5. Sortir de la guerre et du terrorisme : est-ce possible ?
A l’inverse du Moyen-Orient, les conflits se réduisent depuis 1990 en Afrique subsaharienne, malgré un certain rebond des guerres civiles depuis 2013 et la survenue du djihadisme armé à partir des années 2000. Les conflits internes se transforment, devenant surtout périphériques et causés par de petits groupes.

Les raisons des conflits ont évolué : ils sont désormais principalement liés à la faiblesse d’Etats incapables d’assurer le monopole de la force et de contrôler l’ensemble de leur territoire qui devient alors (en partie) un far West sans shérif. Les motivations du recours aux armes, facilité par l’absence de barrières et de moyens de règlement pacifique des différends, restent principalement l’avidité ou l’ambition et le ressentiment. Mais d’autres facteurs entrent en jeu : l’accès ou le partage des ressources de survie, les richesses minérales, la pauvreté et le manque d’éducation qui abaissent le seuil du recours à la violence, l’instrumentalisation ethnique à l’occasion d’élections, les déplacements de population, la surpopulation localement, la défense d’un féodalisme menacé par la démocratisation (nord-Mali), l’idéologie et le sectarisme pour le djihadisme et le terrorisme d’inspiration chrétienne sectaire (LRA principalement).

La question de la fragilité des Etats devient essentielle. Une descente aux enfers des plus fragiles peut intervenir par étapes : corruption des organes centraux, alliance des élites avec des réseaux criminels, remplacement local de l’autorité étatique par des mafias et des mouvements armés. D’où l’importance de mesurer la fragilité et de chercher à y remédier. On compte, au sud du Sahara, 5 Etats faillis selon des modalités variables : Somalie, Centrafrique, Soudan du Sud, Guinée-Bissau et Erythrée, mais d’autres ont connu cette situation (Libéria, Sierra-Leone, Côte d’Ivoire…) ou ont des parties de territoire échappant à leur contrôle (Mali, Congo- RDC, Nigéria…). Le djihadisme se diffuse : Egypte (années 1980), Algérie (années 1990), Mali (à partir de 2000), Somalie (2006), Nigéria (2009), Afrique de l’Ouest (2015), Congo-RDC (ADF en Ituri depuis 2014), Mozambique (2017). Radicalisation individuelle et radicalisation de l’Islam se combinent en Afrique.

La majorité des recrues ne sont pas d’anciens salafistes, mais le salafisme crée des conditions intellectuelles et spirituelles favorables à la violence. L’active diplomatie religieuse d’Etats du Golfe a répandu le wahhabisme, divisant et influençant l’islam malékite dominant. Des prêcheurs ont aussi répandu la Jamaat’ Tablih, d’origine indo-pakistanaise (Afrique de l’Ouest, Ituri) et le chiisme localement.

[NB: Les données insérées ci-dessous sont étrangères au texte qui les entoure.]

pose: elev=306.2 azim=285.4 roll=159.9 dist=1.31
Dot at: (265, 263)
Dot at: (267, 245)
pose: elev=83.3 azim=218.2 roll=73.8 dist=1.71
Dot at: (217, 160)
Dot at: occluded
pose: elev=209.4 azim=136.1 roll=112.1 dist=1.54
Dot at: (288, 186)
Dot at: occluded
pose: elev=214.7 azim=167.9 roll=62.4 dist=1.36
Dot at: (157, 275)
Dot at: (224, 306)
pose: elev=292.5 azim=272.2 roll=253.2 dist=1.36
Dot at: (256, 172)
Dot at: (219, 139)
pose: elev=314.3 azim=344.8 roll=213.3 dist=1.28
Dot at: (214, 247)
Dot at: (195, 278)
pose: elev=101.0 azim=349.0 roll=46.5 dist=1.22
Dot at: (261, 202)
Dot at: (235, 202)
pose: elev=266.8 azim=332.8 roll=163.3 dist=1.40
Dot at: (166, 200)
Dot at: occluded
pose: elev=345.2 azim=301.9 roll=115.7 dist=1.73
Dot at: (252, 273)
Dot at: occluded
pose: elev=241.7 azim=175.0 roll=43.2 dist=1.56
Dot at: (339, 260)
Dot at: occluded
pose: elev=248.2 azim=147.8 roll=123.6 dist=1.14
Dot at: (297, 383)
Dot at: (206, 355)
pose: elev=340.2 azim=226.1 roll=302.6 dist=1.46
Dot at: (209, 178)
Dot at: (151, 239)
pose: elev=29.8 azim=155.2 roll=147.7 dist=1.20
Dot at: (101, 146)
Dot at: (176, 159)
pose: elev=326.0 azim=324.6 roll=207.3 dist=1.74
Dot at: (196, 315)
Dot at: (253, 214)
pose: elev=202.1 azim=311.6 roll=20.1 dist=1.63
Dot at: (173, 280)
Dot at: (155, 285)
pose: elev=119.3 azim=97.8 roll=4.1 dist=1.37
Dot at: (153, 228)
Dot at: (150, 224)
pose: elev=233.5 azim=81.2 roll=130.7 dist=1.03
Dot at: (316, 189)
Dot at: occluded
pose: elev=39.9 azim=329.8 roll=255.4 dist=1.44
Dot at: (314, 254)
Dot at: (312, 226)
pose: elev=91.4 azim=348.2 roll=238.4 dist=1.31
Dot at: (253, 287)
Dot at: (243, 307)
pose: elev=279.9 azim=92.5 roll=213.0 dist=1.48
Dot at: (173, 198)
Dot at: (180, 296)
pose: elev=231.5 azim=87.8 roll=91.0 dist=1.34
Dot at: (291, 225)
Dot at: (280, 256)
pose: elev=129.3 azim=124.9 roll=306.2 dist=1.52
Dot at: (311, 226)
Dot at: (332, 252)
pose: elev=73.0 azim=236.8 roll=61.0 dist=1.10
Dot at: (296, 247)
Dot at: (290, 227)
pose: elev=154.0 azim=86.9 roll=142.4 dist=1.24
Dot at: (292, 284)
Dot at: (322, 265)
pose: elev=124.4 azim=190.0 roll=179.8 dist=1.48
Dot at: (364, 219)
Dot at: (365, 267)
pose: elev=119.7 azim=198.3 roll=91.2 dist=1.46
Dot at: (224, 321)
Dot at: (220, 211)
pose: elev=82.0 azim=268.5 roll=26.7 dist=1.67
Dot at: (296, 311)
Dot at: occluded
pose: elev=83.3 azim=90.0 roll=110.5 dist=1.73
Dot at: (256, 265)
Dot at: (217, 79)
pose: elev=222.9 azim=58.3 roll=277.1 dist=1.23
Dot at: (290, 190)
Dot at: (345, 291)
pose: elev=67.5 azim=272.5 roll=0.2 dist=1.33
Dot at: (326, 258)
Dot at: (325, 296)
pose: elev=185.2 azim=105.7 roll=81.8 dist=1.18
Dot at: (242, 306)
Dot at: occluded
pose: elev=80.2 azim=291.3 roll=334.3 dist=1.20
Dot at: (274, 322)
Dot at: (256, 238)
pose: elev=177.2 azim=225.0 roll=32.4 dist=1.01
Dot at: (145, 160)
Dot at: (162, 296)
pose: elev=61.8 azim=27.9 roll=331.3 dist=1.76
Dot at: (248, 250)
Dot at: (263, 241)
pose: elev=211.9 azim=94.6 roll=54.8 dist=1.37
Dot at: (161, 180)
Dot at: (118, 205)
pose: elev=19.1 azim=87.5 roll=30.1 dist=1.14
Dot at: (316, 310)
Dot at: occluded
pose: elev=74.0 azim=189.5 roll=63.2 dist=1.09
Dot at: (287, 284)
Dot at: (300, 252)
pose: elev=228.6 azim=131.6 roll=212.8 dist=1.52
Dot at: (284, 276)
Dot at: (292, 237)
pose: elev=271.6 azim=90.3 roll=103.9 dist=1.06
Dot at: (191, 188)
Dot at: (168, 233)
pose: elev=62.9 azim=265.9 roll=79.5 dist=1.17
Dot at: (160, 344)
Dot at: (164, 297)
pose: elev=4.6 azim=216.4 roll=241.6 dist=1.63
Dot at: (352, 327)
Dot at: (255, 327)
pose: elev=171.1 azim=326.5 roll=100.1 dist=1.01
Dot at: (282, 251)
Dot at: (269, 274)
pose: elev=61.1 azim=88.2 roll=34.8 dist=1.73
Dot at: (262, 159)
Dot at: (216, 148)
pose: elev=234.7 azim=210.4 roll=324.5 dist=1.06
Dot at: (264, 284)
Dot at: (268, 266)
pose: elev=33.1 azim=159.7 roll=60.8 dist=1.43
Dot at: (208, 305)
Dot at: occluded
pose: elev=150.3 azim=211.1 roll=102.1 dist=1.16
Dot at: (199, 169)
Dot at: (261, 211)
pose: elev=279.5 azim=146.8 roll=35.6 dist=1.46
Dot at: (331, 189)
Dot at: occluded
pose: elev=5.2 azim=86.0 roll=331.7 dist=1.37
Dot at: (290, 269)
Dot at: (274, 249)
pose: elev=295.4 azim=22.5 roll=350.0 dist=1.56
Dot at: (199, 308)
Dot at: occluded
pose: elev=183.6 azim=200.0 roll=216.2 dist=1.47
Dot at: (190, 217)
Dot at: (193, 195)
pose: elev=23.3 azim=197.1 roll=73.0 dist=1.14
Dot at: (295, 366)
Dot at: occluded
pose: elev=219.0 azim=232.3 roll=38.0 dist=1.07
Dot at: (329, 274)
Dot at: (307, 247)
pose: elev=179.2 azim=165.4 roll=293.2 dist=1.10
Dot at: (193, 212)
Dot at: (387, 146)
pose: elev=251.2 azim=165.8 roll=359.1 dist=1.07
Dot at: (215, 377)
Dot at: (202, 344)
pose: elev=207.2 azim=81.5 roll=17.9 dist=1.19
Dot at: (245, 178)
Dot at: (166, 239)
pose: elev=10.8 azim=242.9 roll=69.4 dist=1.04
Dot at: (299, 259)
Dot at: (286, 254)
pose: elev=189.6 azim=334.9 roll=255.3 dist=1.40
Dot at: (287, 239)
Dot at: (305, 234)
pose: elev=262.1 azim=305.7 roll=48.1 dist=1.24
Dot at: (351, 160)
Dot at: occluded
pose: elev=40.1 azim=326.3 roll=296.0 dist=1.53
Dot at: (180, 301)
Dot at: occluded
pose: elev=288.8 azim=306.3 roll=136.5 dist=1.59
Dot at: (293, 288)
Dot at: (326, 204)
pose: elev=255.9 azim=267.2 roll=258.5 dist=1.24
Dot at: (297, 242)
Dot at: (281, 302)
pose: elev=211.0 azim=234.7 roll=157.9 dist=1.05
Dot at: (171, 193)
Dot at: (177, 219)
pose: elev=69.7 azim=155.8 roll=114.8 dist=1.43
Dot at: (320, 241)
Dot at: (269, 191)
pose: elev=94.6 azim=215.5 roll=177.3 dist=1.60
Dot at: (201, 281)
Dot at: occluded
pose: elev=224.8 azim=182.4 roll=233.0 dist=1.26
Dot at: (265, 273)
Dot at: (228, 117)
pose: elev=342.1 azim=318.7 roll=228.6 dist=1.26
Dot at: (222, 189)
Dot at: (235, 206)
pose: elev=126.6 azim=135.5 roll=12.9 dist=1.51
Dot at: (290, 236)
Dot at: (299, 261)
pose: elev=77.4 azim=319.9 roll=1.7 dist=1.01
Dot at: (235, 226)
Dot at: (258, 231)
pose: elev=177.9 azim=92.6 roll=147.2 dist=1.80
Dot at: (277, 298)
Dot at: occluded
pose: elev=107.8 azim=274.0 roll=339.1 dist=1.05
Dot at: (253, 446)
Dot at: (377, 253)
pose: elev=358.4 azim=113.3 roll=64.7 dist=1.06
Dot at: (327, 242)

Les motivations individuelles des djihadistes sont l’insatisfaction, la dynamique de groupe et l’attraction du sectarisme pour des jeunes acculturés, et enfin l’idéologie. Les facteurs facilitateurs sont : le recul des Etats, l’absence de développement, la dualité de l’enseignement avec les écoles arabophones sans débouché, la multiplication hors contrôle des écoles coraniques, les frustrations des populations de « castes inférieures », le souvenir des djihads du XIXème siècle.